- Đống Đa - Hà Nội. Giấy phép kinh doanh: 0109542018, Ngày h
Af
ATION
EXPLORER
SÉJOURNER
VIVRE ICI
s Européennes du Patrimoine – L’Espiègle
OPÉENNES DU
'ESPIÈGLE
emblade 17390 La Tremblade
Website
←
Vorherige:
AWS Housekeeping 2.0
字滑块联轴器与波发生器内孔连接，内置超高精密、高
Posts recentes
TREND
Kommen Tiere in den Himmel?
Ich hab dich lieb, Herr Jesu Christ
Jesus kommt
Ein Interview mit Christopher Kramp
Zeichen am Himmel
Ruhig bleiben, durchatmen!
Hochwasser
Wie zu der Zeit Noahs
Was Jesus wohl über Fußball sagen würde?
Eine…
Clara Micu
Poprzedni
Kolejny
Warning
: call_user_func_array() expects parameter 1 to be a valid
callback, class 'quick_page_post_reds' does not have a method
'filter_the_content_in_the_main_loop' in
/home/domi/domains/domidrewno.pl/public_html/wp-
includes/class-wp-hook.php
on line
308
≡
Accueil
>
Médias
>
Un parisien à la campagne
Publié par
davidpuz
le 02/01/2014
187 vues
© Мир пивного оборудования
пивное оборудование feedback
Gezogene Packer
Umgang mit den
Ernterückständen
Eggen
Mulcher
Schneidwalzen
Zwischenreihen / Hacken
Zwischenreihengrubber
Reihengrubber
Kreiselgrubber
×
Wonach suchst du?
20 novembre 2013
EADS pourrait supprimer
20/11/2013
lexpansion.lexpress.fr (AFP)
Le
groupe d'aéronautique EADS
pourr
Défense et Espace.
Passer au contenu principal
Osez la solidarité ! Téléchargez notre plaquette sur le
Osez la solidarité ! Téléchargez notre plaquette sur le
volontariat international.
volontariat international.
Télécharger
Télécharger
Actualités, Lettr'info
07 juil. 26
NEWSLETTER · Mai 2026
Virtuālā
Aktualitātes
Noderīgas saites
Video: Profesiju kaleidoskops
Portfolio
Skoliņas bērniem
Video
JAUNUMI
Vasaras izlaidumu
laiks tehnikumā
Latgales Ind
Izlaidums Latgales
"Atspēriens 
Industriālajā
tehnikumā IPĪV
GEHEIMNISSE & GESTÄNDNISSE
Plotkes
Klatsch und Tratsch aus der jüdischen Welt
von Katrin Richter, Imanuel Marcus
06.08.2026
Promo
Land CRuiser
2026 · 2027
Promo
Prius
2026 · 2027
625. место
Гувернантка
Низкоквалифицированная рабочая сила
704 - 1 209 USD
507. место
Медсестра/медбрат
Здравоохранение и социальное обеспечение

* * * * * * *

- Tarea:
Organiza como una lista JSON de cadenas, una por línea y sin las líneas en blanco, solo las líneas que van desde el comienzo de los ítems hasta la línea con "Jesus kommt", esta incluida.

- Respuesta:
[
  "- Đống Đa - Hà Nội. Giấy phép kinh doanh: 0109542018, Ngày h",
  "Af",
  "ATION",
  "EXPLORER",
  "SÉJOURNER",
  "VIVRE ICI",
  "s Européennes du Patrimoine – L’Espiègle",
  "OPÉENNES DU",
  "'ESPIÈGLE",
  "emblade 17390 La Tremblade",
  "Website",
  "←",
  "Vorherige:",
  "AWS Housekeeping 2.0",
  "字滑块联轴器与波发生器内孔连接，内置超高精密、高",
  "Posts recentes",
  "TREND",
  "Kommen Tiere in den Himmel?",
  "Ich hab dich lieb, Herr Jesu Christ",
  "Jesus kommt"
]